## What this task involves
Without the images, repeat every line of the listing exactly.

## Task input
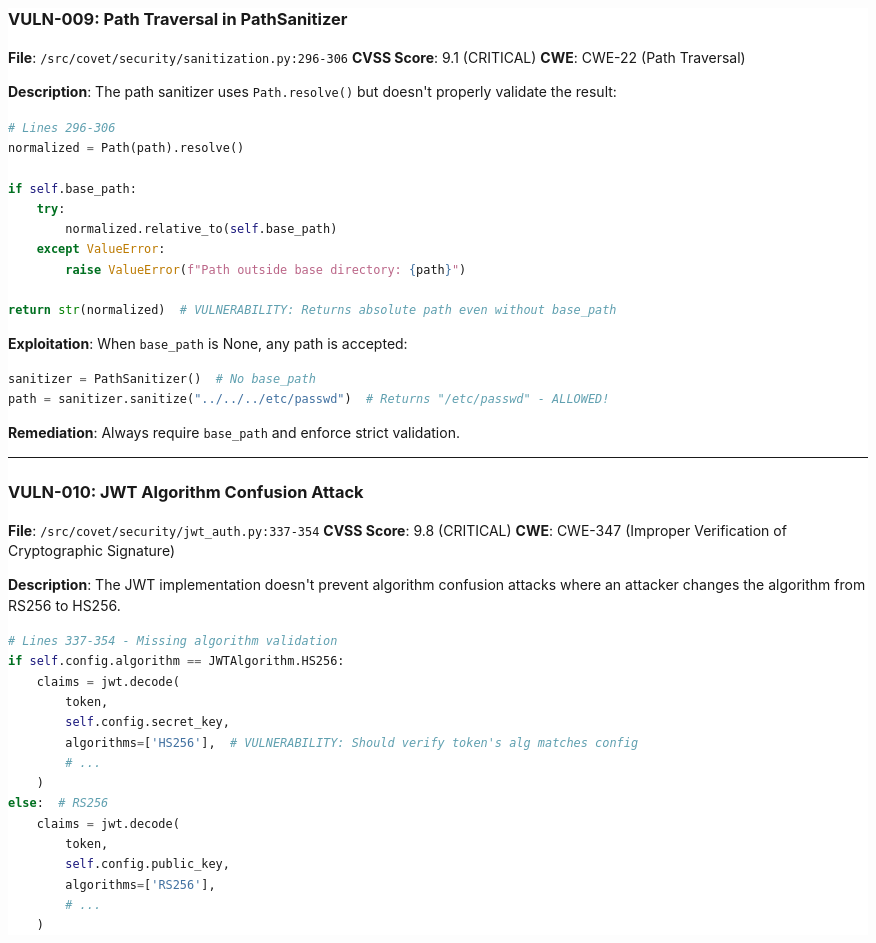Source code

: 
### VULN-009: Path Traversal in PathSanitizer
**File**: `/src/covet/security/sanitization.py:296-306`
**CVSS Score**: 9.1 (CRITICAL)
**CWE**: CWE-22 (Path Traversal)

**Description**:
The path sanitizer uses `Path.resolve()` but doesn't properly validate the result:

```python
# Lines 296-306
normalized = Path(path).resolve()

if self.base_path:
    try:
        normalized.relative_to(self.base_path)
    except ValueError:
        raise ValueError(f"Path outside base directory: {path}")

return str(normalized)  # VULNERABILITY: Returns absolute path even without base_path
```

**Exploitation**:
When `base_path` is None, any path is accepted:
```python
sanitizer = PathSanitizer()  # No base_path
path = sanitizer.sanitize("../../../etc/passwd")  # Returns "/etc/passwd" - ALLOWED!
```

**Remediation**:
Always require `base_path` and enforce strict validation.

---

### VULN-010: JWT Algorithm Confusion Attack
**File**: `/src/covet/security/jwt_auth.py:337-354`
**CVSS Score**: 9.8 (CRITICAL)
**CWE**: CWE-347 (Improper Verification of Cryptographic Signature)

**Description**:
The JWT implementation doesn't prevent algorithm confusion attacks where an attacker changes the algorithm from RS256 to HS256.

```python
# Lines 337-354 - Missing algorithm validation
if self.config.algorithm == JWTAlgorithm.HS256:
    claims = jwt.decode(
        token,
        self.config.secret_key,
        algorithms=['HS256'],  # VULNERABILITY: Should verify token's alg matches config
        # ...
    )
else:  # RS256
    claims = jwt.decode(
        token,
        self.config.public_key,
        algorithms=['RS256'],
        # ...
    )
```
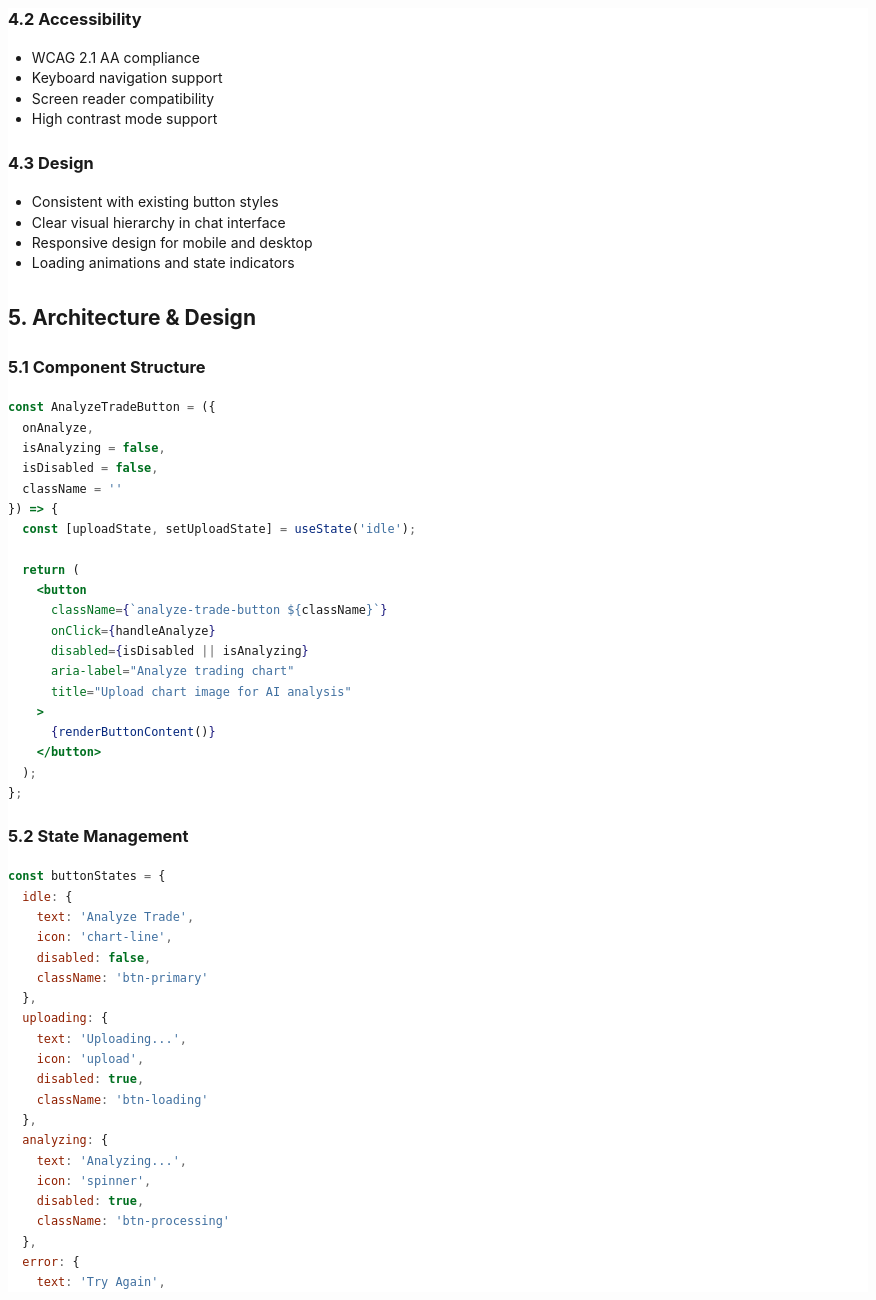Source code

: ### 4.2 Accessibility
- WCAG 2.1 AA compliance
- Keyboard navigation support
- Screen reader compatibility
- High contrast mode support

### 4.3 Design
- Consistent with existing button styles
- Clear visual hierarchy in chat interface
- Responsive design for mobile and desktop
- Loading animations and state indicators

<a id="sec-5"></a>
## 5. Architecture & Design

### 5.1 Component Structure
```jsx
const AnalyzeTradeButton = ({
  onAnalyze,
  isAnalyzing = false,
  isDisabled = false,
  className = ''
}) => {
  const [uploadState, setUploadState] = useState('idle');
  
  return (
    <button
      className={`analyze-trade-button ${className}`}
      onClick={handleAnalyze}
      disabled={isDisabled || isAnalyzing}
      aria-label="Analyze trading chart"
      title="Upload chart image for AI analysis"
    >
      {renderButtonContent()}
    </button>
  );
};
```

### 5.2 State Management
```javascript
const buttonStates = {
  idle: {
    text: 'Analyze Trade',
    icon: 'chart-line',
    disabled: false,
    className: 'btn-primary'
  },
  uploading: {
    text: 'Uploading...',
    icon: 'upload',
    disabled: true,
    className: 'btn-loading'
  },
  analyzing: {
    text: 'Analyzing...',
    icon: 'spinner',
    disabled: true,
    className: 'btn-processing'
  },
  error: {
    text: 'Try Again',
```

## Answer for the task
Source code

: 
### VULN-009: Path Traversal in PathSanitizer
**File**: `/src/covet/security/sanitization.py:296-306`
**CVSS Score**: 9.1 (CRITICAL)
**CWE**: CWE-22 (Path Traversal)

**Description**:
The path sanitizer uses `Path.resolve()` but doesn't properly validate the result:

```python
# Lines 296-306
normalized = Path(path).resolve()

if self.base_path:
    try:
        normalized.relative_to(self.base_path)
    except ValueError:
        raise ValueError(f"Path outside base directory: {path}")

return str(normalized)  # VULNERABILITY: Returns absolute path even without base_path
```

**Exploitation**:
When `base_path` is None, any path is accepted:
```python
sanitizer = PathSanitizer()  # No base_path
path = sanitizer.sanitize("../../../etc/passwd")  # Returns "/etc/passwd" - ALLOWED!
```

**Remediation**:
Always require `base_path` and enforce strict validation.

---

### VULN-010: JWT Algorithm Confusion Attack
**File**: `/src/covet/security/jwt_auth.py:337-354`
**CVSS Score**: 9.8 (CRITICAL)
**CWE**: CWE-347 (Improper Verification of Cryptographic Signature)

**Description**:
The JWT implementation doesn't prevent algorithm confusion attacks where an attacker changes the algorithm from RS256 to HS256.

```python
# Lines 337-354 - Missing algorithm validation
if self.config.algorithm == JWTAlgorithm.HS256:
    claims = jwt.decode(
        token,
        self.config.secret_key,
        algorithms=['HS256'],  # VULNERABILITY: Should verify token's alg matches config
        # ...
    )
else:  # RS256
    claims = jwt.decode(
        token,
        self.config.public_key,
        algorithms=['RS256'],
        # ...
    )
```
Source code

: ### 4.2 Accessibility
- WCAG 2.1 AA compliance
- Keyboard navigation support
- Screen reader compatibility
- High contrast mode support

### 4.3 Design
- Consistent with existing button styles
- Clear visual hierarchy in chat interface
- Responsive design for mobile and desktop
- Loading animations and state indicators

<a id="sec-5"></a>
## 5. Architecture & Design

### 5.1 Component Structure
```jsx
const AnalyzeTradeButton = ({
  onAnalyze,
  isAnalyzing = false,
  isDisabled = false,
  className = ''
}) => {
  const [uploadState, setUploadState] = useState('idle');
  
  return (
    <button
      className={`analyze-trade-button ${className}`}
      onClick={handleAnalyze}
      disabled={isDisabled || isAnalyzing}
      aria-label="Analyze trading chart"
      title="Upload chart image for AI analysis"
    >
      {renderButtonContent()}
    </button>
  );
};
```

### 5.2 State Management
```javascript
const buttonStates = {
  idle: {
    text: 'Analyze Trade',
    icon: 'chart-line',
    disabled: false,
    className: 'btn-primary'
  },
  uploading: {
    text: 'Uploading...',
    icon: 'upload',
    disabled: true,
    className: 'btn-loading'
  },
  analyzing: {
    text: 'Analyzing...',
    icon: 'spinner',
    disabled: true,
    className: 'btn-processing'
  },
  error: {
    text: 'Try Again',
```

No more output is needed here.